Près d’un an après l’entrée en vigueur d’un décret réformant le revenu de solidarité active (RSA), des durcissements dans la gestion du dispositif se confirment dans plusieurs départements. Selon Le Monde – Politique, les témoignages recueillis révèlent un renforcement des attentes imposées aux bénéficiaires ainsi qu’une augmentation des sanctions en cas de non-respect des nouvelles règles.
Ce qu'il faut retenir
- Un an après le décret de réforme du RSA, des renforcements des attentes et des sanctions sont observés dans certains départements.
- Les allocataires font face à des exigences accrues dans le cadre de la mise en œuvre du « RSA rénové ».
- D’importantes disparités territoriales émergent dans l’application des nouvelles règles.
- Le décret de réforme a été publié il y a près d’un an, marquant un tournant dans la gestion du dispositif.

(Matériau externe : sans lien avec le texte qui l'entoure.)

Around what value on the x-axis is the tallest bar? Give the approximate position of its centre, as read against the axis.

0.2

Un décret aux conséquences concrètes
Le texte, publié il y a environ douze mois, a profondément modifié les conditions d’accès et de maintien du RSA. Parmi les changements majeurs figure l’obligation pour les bénéficiaires de s’engager dans une démarche active de recherche d’emploi ou de formation. « Les allocataires doivent désormais justifier d’au moins cinq démarches mensuelles », a indiqué un responsable territorial sous couvert d’anonymat. Autant dire que le dispositif, autrefois perçu comme un filet de sécurité minimal, s’oriente désormais vers une logique d’activation renforcée.
Dans certains départements, ces nouvelles règles se traduisent par une hausse des contrôles et des suspensions de versement. D’après les retours d’associations locales, les sanctions peuvent concerner jusqu’à 15 % des allocataires dans les zones les plus strictes, contre moins de 5 % avant la réforme.

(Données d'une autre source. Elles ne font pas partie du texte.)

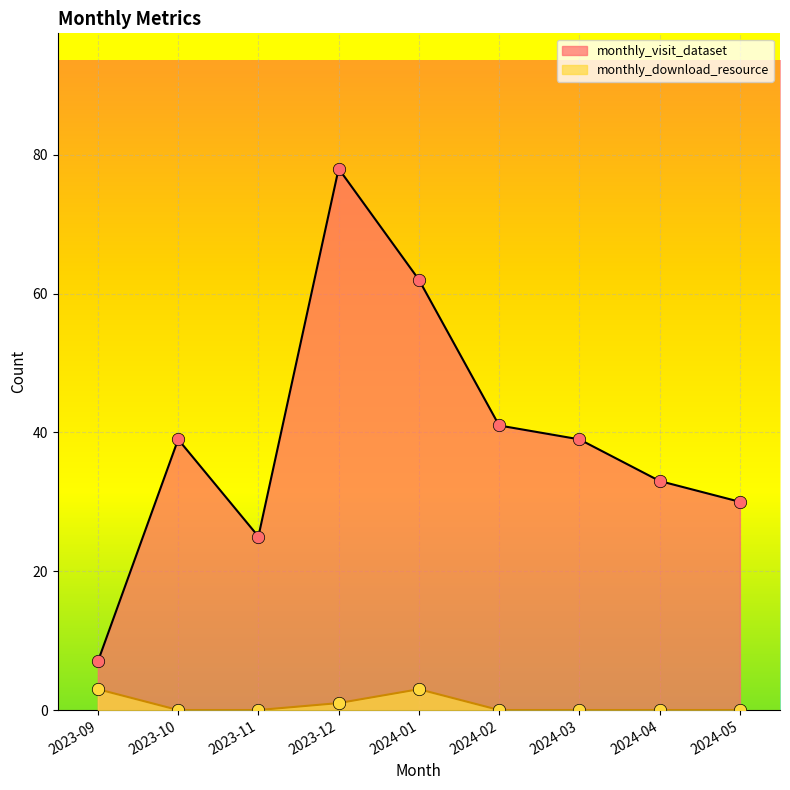

Which series has the largest Y range (max minus min)?

monthly_visit_dataset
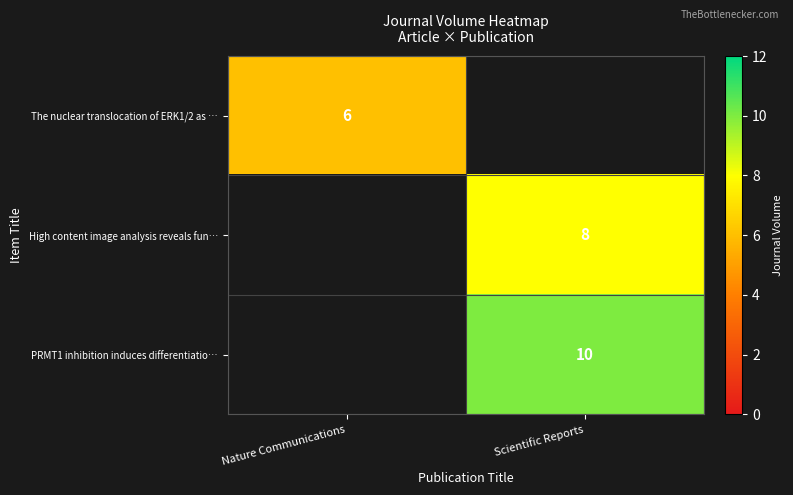

The PRMT1 inhibition induces differentiatio… series shows 10 at Scientific Reports. True or false?

True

Des inégalités flagrantes entre territoires
Si le durcissement des conditions est général, son ampleur varie considérablement d’un département à l’autre. En Seine-Saint-Denis, par exemple, les services sociaux appliquent les règles avec une rigueur particulière, tandis qu’en Ille-et-Vilaine, les exigences restent plus souples. « La disparité est telle que les allocataires ne sont pas tous logés à la même enseigne », a souligné une travailleuse sociale interrogée par Le Monde – Politique.
Cette fragmentation territoriale s’explique en partie par la décentralisation de la gestion du RSA, confiée aux conseils départementaux. Chaque collectivité dispose ainsi d’une marge de manœuvre dans l’interprétation des directives nationales. Certains départements ont choisi d’accompagner davantage les bénéficiaires, quand d’autres privilégient une approche plus restrictive.
Les associations s’inquiètent de l’impact social
Les associations d’aide aux plus précaires alertent sur les risques d’exclusion liés à cette réforme. « On assiste à un glissement du RSA vers un dispositif de contrepartie obligatoire », a dénoncé le président d’une fédération nationale. Selon lui, cette évolution pourrait pénaliser les publics les plus vulnérables, notamment ceux en situation de grande précarité ou confrontés à des obstacles structurels (illettrisme, problèmes de santé, etc.).
Les chiffres disponibles, bien que partiels, laissent entrevoir une augmentation des radiations administratives. Dans le Pas-de-Calais, par exemple, le nombre de suspensions a progressé de 22 % entre le premier trimestre 2025 et la même période en 2026, selon les données transmises par la préfecture.
Dans l’immédiat, les associations appellent à un rééquilibrage des pratiques entre départements. Sans cela, le risque est de voir s’installer durablement une fracture territoriale dans l’accès aux droits sociaux.
Le décret impose aux bénéficiaires du RSA de justifier d’au moins cinq démarches mensuelles de recherche d’emploi ou de formation. Il renforce également les contrôles et les sanctions en cas de non-respect des obligations, avec des taux de suspension pouvant atteindre 15 % dans certains départements.